# Text shown
As George Zarkadakis points out in the essay that begins on page 636, the idea of a universal basic income (UBI) has a long history, proposed as early as 1516 in Utopia, a work of satirical fiction by the author, humanist, and Catholic saint Thomas More (1478—1535). In the nineteenth century, political economists and philosophers, such as John Stuart Mill, suggested that an equal sum of money be given to all members of the community to guarantee their basic subsistence. As the modern welfare state evolved in the twentieth century, various economists and policy makers refined and adapted the idea. In some cases, as in the United States, a form of guaranteed income was integrated into social insurance programs, such as Social Security, which pays benefits to the disabled, the elderly, and others. More direct and universal forms of UBI have also been proposed over the years. As the United Nations Educational, Scientific, and Cultural Organization (UNESCO) asserts: “The idea of an unconditional basic income is quite simple: every legal resident in a country receives a monthly stipend sufficient to live above the poverty line. Let’s call this the ’no frills culturally respectable standard of living.’ ”

In the United States, discussion and advocacy of such programs waned in the 1980s and 1990s, but the twenty-first century is bringing new challenges that have led to a revival of interest in UBI. Many believe that automation will eliminate large sectors of the workforce in the future, as robotics already have in many fields. For these observers and policy makers, the UBI could ease some of the economic and social effects of high unemployment. For others, UBI is a practical solution to economic inequality and instability in the face of growing disparities between the wealthy and everyone else. Not surprisingly, proposals for a universal guaranteed income raise questions, problems, and criticisms: Who will pay for it? Would such a policy lead to wholesale welfare dependence—and create incentives for people not to work? How would it reshape our economy and our politics?

The following two essays provide views of this issue from two revealing angles. In “A Conservative Case for Universal Basic Income,” Canadian writer Christian Bot argues that UBI, a policy generally associated with the economic and political left, may actually help maintain conservative social and cultural values, such as the preservation of the nuclear family. In contrast, science writer and artificial intelligence engineer George Zarkadakis makes a comprehensive case against UBI, arguing that it could lead to “an era of corporatist totalitarianism dressed up as representative democracy.”

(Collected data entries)

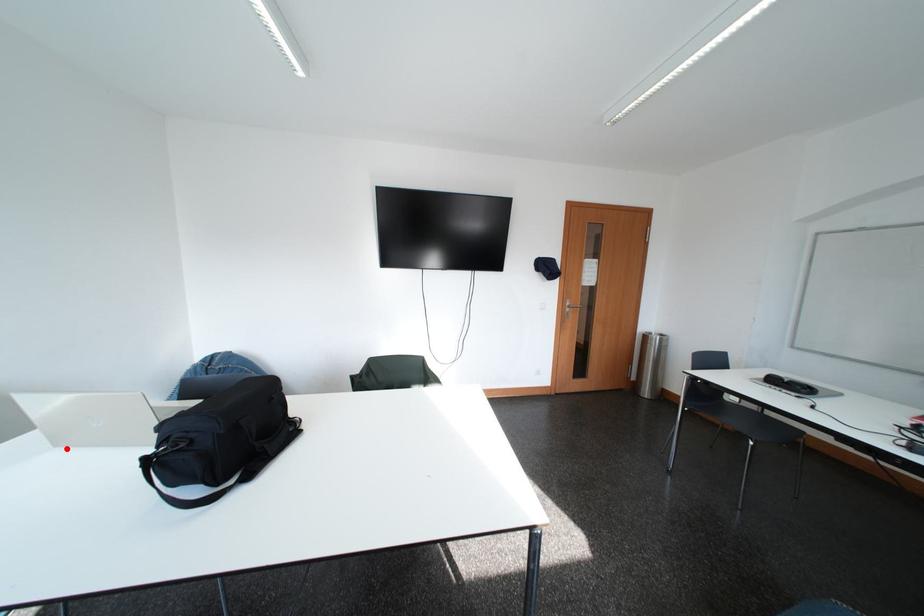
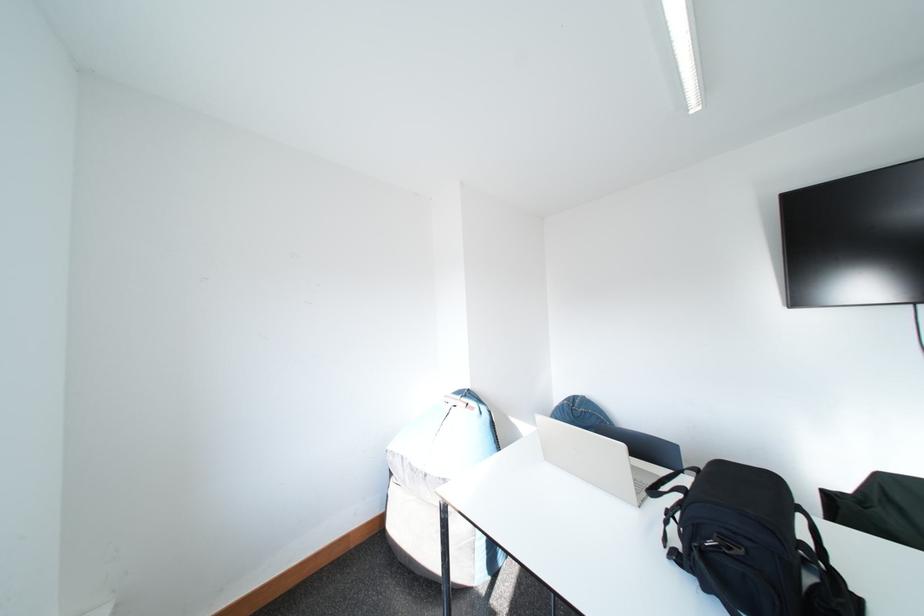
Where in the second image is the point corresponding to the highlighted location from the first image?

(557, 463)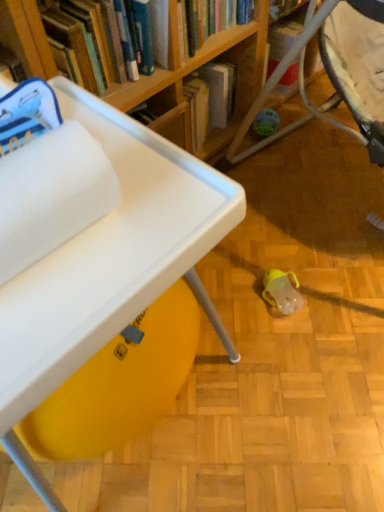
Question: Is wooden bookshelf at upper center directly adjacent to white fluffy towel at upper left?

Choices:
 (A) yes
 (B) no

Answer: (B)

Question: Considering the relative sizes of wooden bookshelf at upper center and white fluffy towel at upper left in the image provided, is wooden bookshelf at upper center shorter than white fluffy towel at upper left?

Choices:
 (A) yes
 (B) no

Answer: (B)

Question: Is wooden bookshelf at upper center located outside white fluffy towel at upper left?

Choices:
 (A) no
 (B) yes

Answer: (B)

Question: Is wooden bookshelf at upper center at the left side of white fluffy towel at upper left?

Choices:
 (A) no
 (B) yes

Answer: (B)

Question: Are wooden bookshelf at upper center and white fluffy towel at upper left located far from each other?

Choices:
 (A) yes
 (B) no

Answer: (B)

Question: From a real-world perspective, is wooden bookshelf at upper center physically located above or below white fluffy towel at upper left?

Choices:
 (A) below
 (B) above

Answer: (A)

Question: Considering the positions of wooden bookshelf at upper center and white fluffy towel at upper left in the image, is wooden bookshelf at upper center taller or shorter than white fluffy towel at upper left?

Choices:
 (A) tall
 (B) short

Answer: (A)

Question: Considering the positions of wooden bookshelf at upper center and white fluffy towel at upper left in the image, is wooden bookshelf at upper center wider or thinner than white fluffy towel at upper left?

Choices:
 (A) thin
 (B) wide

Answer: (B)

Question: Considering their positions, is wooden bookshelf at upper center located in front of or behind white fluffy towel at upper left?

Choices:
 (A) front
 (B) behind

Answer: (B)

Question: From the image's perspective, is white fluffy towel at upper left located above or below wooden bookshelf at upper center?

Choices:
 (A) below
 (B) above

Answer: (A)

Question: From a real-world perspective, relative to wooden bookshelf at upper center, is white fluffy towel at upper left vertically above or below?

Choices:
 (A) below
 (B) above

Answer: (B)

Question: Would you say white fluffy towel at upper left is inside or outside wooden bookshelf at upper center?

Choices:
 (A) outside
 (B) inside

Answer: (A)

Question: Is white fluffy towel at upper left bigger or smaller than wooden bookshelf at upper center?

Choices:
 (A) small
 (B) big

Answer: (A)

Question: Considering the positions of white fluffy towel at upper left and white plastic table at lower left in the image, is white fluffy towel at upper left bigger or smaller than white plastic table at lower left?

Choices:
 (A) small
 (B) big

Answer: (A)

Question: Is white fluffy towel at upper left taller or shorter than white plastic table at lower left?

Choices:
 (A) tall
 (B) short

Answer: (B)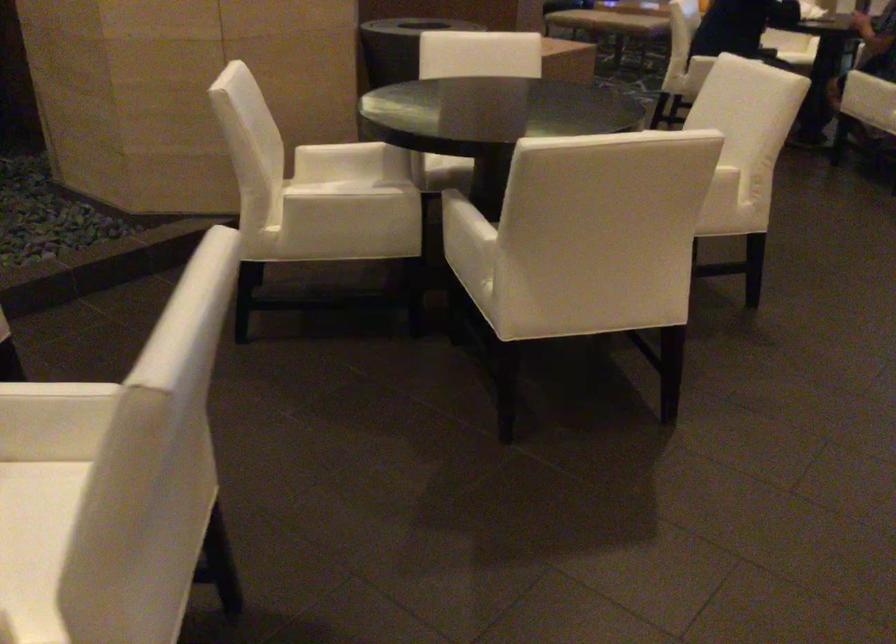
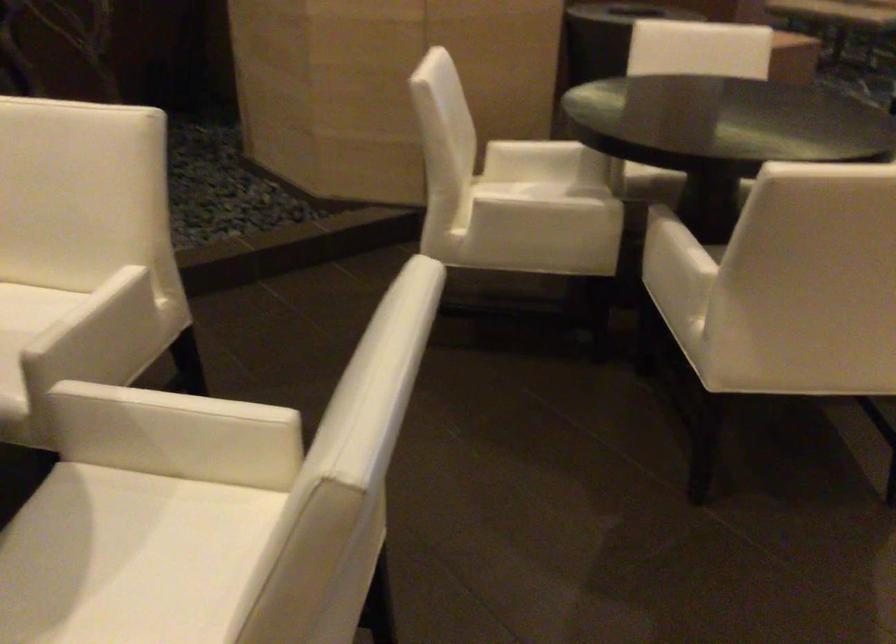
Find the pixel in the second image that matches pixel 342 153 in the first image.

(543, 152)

# Task requirements
(a) In the passage on universal basic income, which nineteenth-century thinker is named as suggesting that an equal sum of money be given to all members of the community?
(b) Resume the passage on universal basic income, picking up after its final sentence.

# Exercise results
(a) John Stuart Mill.

(b)
A CONSERVATIVE CASE FOR UNIVERSAL BASIC INCOME

CHRISTIAN BOT

This essay was published in Areo Magazine on August 2, 2018.

It hardly came as a surprise when the National Review, a leading American conservative publication, rushed to assail the idea of universal basic income (UBI for short) with its usual vigor, from almost its very first mention. The men and women manning the fort at the Review—most of whom are superlative, highly intelligent writers—have remained steadfast in their defense of quasi-libertarian free-market economics against the rising tide of Donald Trump’s economic nationalism. It is of course within their rights to do so, and their principled persistence in an increasingly unpopular doctrine earns my commendation to some extent. But I feel they are mistaken.

But, first of all, what actually is UBI? There have been widely varying proposals, but the essential idea is to provide every citizen of a given jurisdiction with an unconditional sum of money at regular intervals. Its proponents typically insist that, if implemented, it will reduce poverty and income inequality, strengthen the economy by boosting consumer spending, and offer protection from the disruptive effects of workplace automation. The latter will become especially resonant in the coming years, as automation siphons off ever more jobs. But, as the National Review shows, it has been an uphill battle to convince many conservatives of the idea’s viability or even its desirability. There is a critical element to this debate, however, that has thus far been almost entirely overlooked. UBI has the power to not only preserve the traditional nuclear family, but to raise its vitality and prestige to levels not seen in many years. As such, it ought to spur conservatives to see beyond their stubborn economic doctrines and acquaint themselves with the conservative case for UBI.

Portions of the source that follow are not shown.